62 I also did not think that the Prosecution’s allegedly dilatory disclosure of the details of Mr Ken Tai’s personal accounts and trades rendered a fair trial impossible. At the end of the day, the information was disclosed and made available for the cross-examination of Mr Ken Tai. The Prosecution disclosed the material once Defence Counsel made a specific request for them. I did not agree with the first accused that the Prosecution had “intentionally withheld” the information, or with the second accused that “reasonable requests” were “met with obstruction and delay”.
63 For the above reasons, I did not think that the various aspects of this ground advanced by the accused persons rendered a fair trial impossible.
Failure to discharge Kadar disclosure obligations
64 Next, the accused persons contended that the Prosecution had failed to comply with their Kadar disclosure obligations by failing to disclose the following material in a timely manner:
(a) the investigation statements of key Prosecution witnesses;
(b) phone messages between Prosecution witnesses and the accused persons; and
(c) landline recordings of the various trading representatives of the trading accounts allegedly controlled by the accused persons to engage in market manipulation (“controlled accounts”) potentially relating to trading activity in the controlled accounts.
65 In relation to unused material, the scope of the Prosecution’s Kadar disclosure obligations extends to disclosure of material that is credible and relevant to the guilt or innocence of an accused, or material that provides a real chance of pursuing a line of inquiry that leads to the first-mentioned material: Kadar ([51] supra) at [113].
66 I deal first with the allegation of the lack of timely disclosure of the investigation statements of key Prosecution witnesses. I should state that before the commencement of trial, the Prosecution had disclosed a large number of investigation statements to the accused persons. In the course of the trial, the Prosecution had also been disclosing further statements. According to the Prosecution, this resulted from their ongoing review of and compliance with its Kadar obligations, when more details emerged in the course of trial preparation (especially during witness interviews where inconsistencies with the expected evidence and the investigation statements emerged), when the witnesses testified in court, and when more became known about the cases run by the Defence.

Tasks to carry out:
(a) According to the court ruling, at what point did the Prosecution disclose the material on Mr Ken Tai's personal accounts and trades?
(b) Transcribe the listing, starting at the line that contains "collection date: 1907-04-26" and ending at the last line of the listing. Omit the pictures from your answer.
The listing below this sentence is unrelated to the court ruling.

Exercise material:
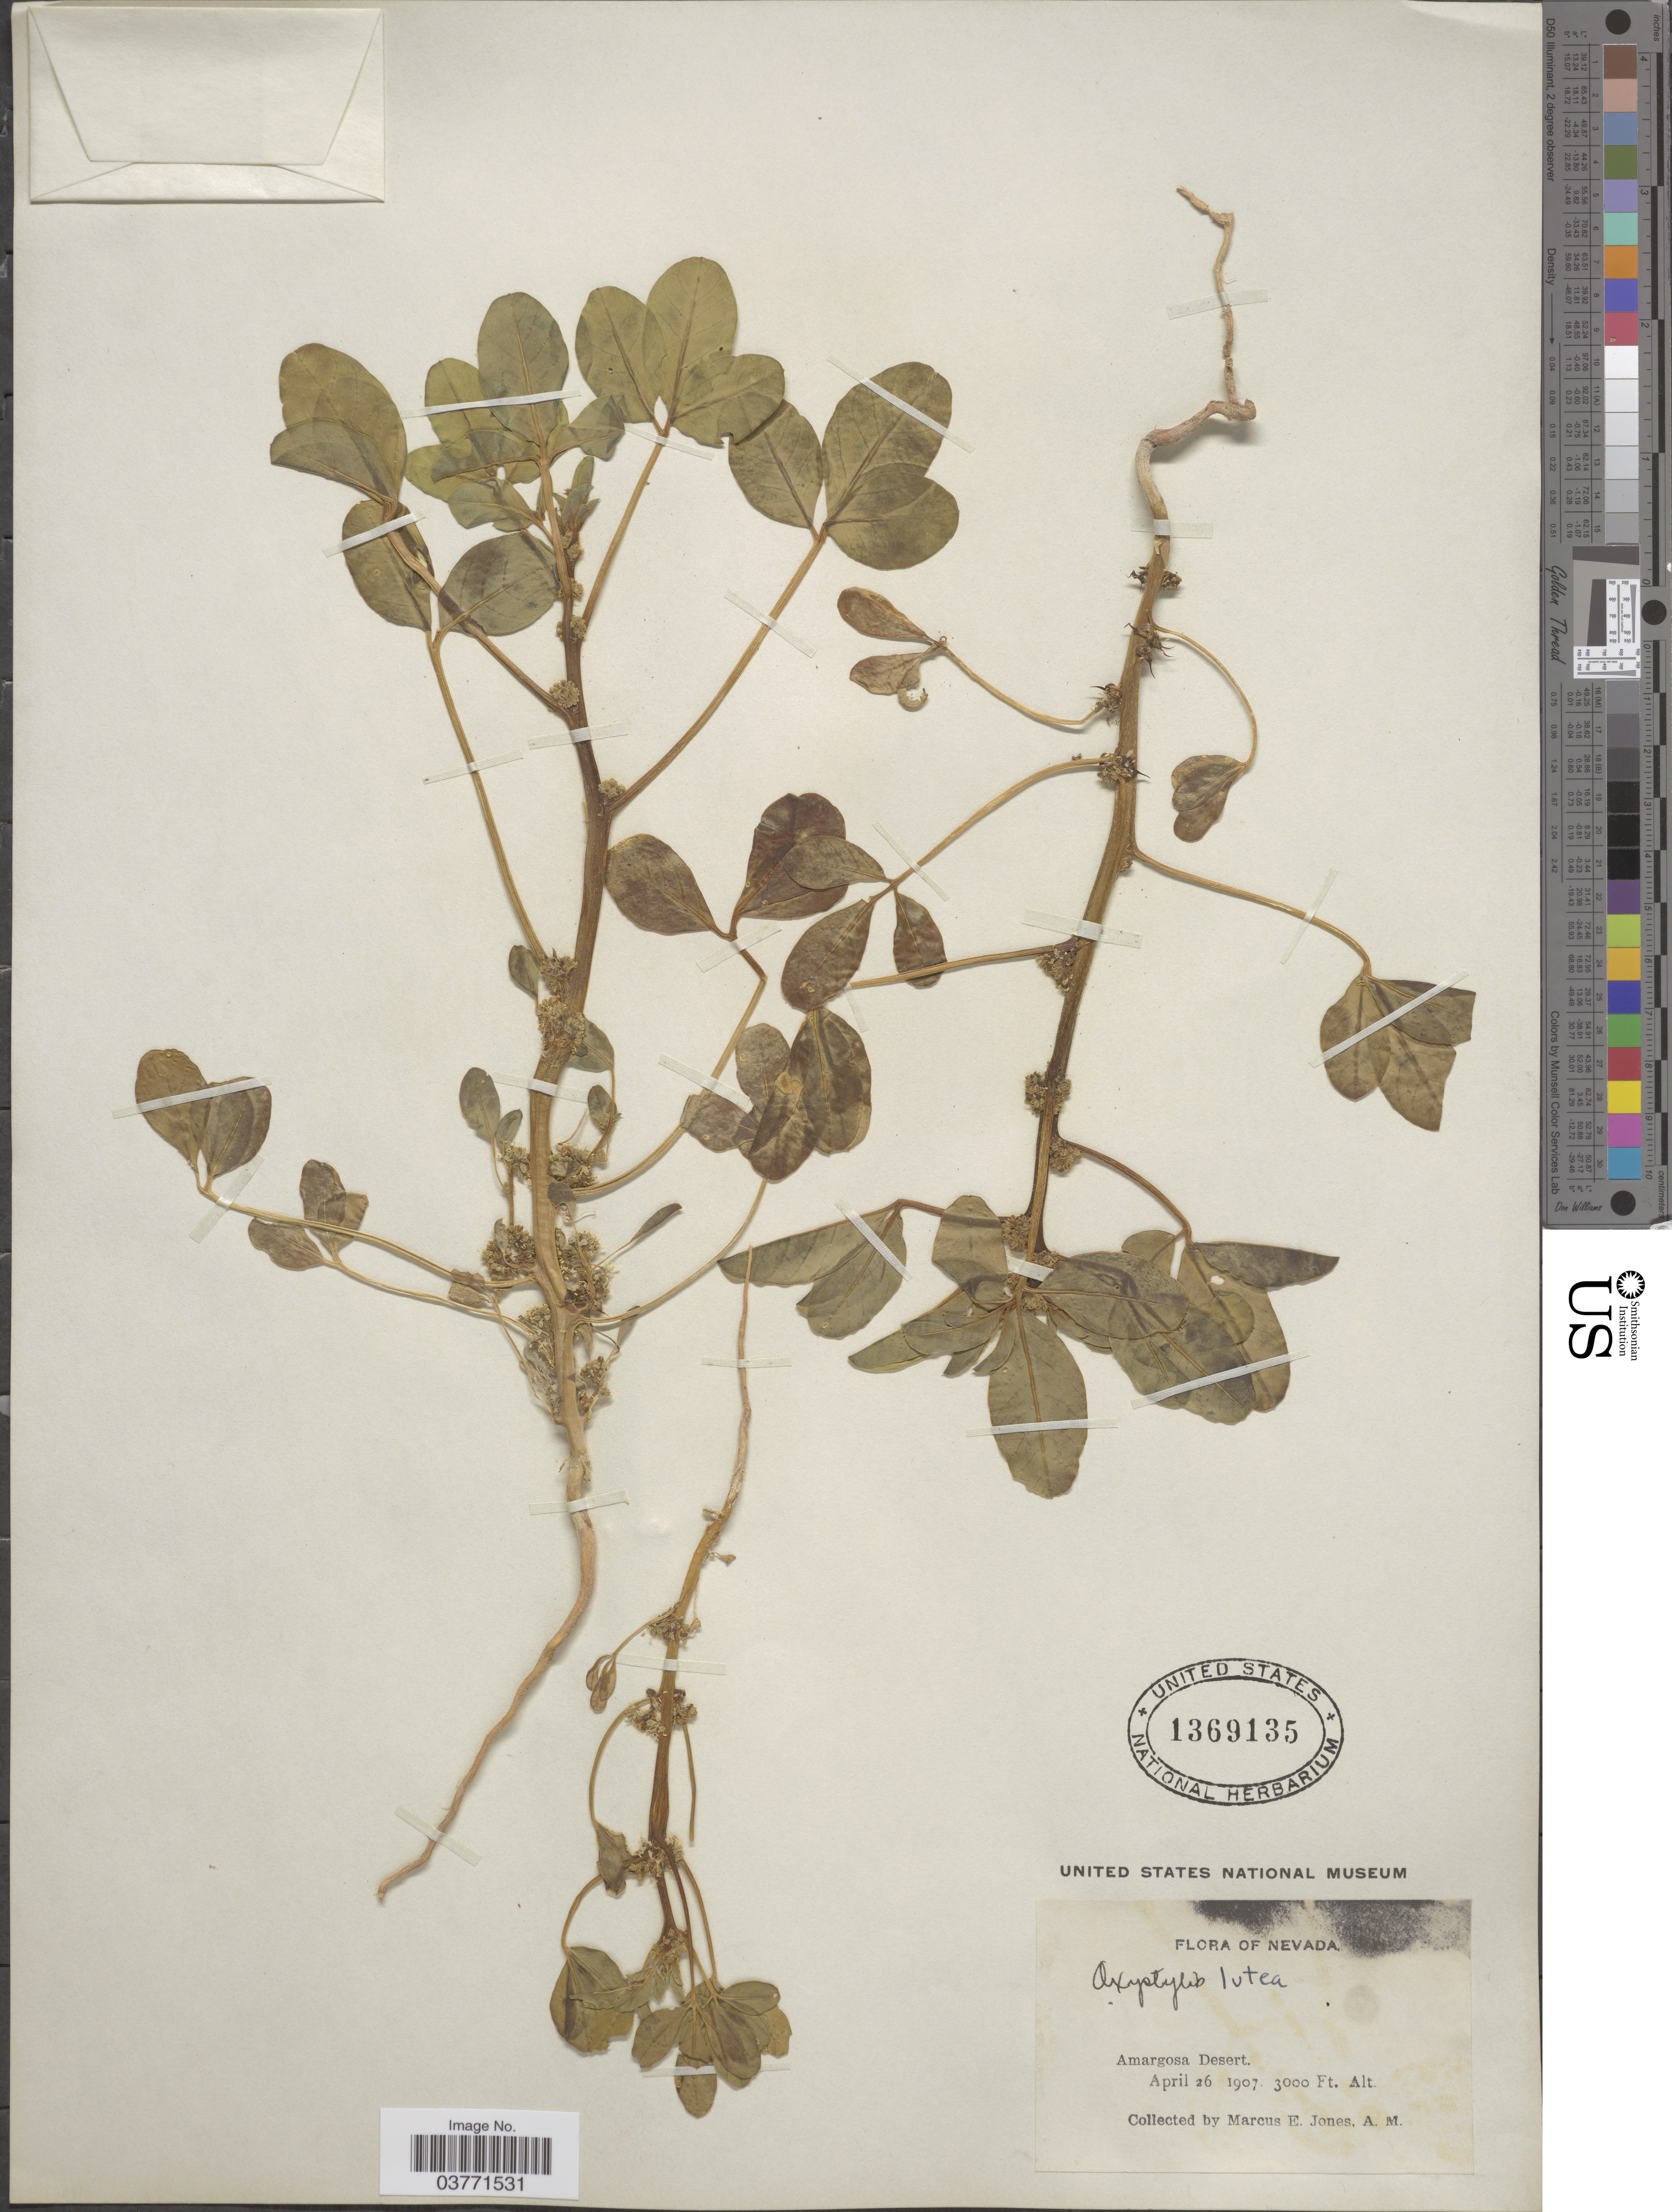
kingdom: Plantae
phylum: Tracheophyta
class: Magnoliopsida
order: Brassicales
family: Cleomaceae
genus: Cleomella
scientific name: Cleomella oxystyloides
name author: Roalson et al.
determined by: Strong, M. T., (US), Smithsonian Institution - National Museum of Natural History (UNITED STATES)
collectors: M. E. Jones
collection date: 1907-04-26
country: United States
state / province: Nevada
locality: Amargosa Desert.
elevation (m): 914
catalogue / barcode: US 1369135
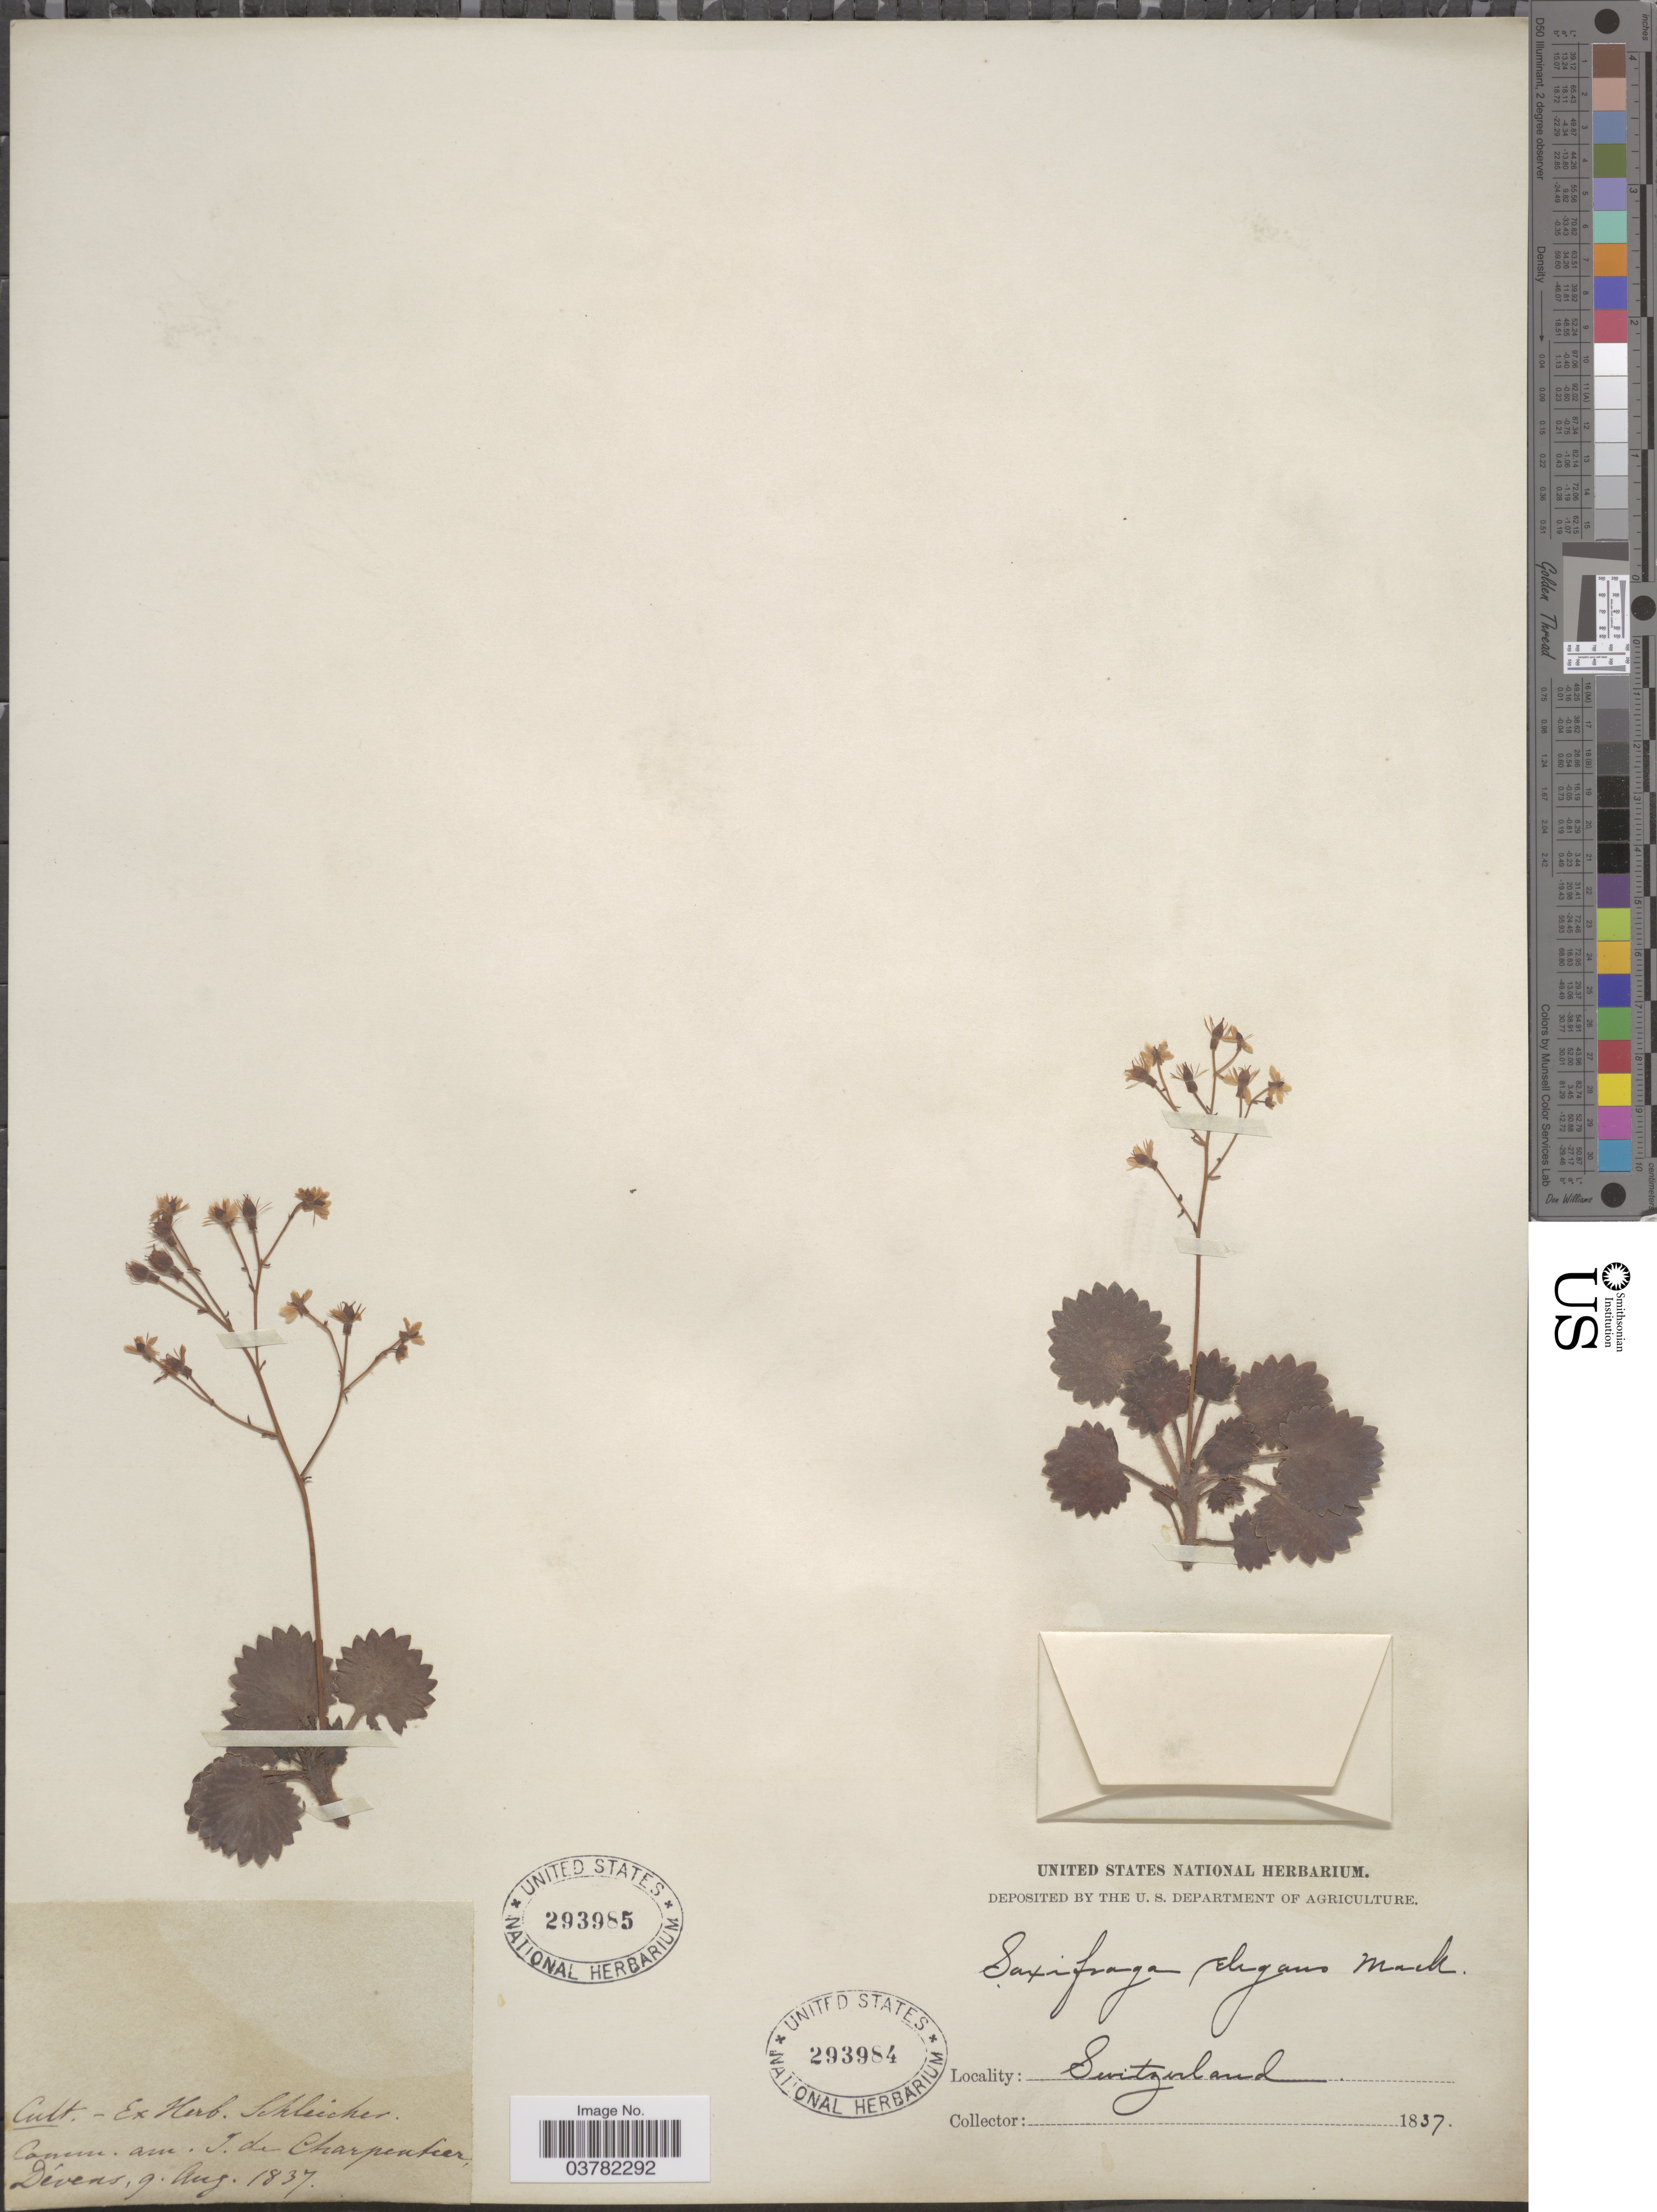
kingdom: Plantae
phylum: Tracheophyta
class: Magnoliopsida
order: Saxifragales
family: Saxifragaceae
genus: Saxifraga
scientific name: Saxifraga elegans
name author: J. Mackay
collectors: ex herb. Schleicher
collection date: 1837-08-09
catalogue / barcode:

Worked solutions:
(a) The Prosecution disclosed it once Defence Counsel made a specific request for it.

(b)
collection date: 1907-04-26
country: United States
state / province: Nevada
locality: Amargosa Desert.
elevation (m): 914
catalogue / barcode: US 1369135
kingdom: Plantae
phylum: Tracheophyta
class: Magnoliopsida
order: Saxifragales
family: Saxifragaceae
genus: Saxifraga
scientific name: Saxifraga elegans
name author: J. Mackay
collectors: ex herb. Schleicher
collection date: 1837-08-09
catalogue / barcode:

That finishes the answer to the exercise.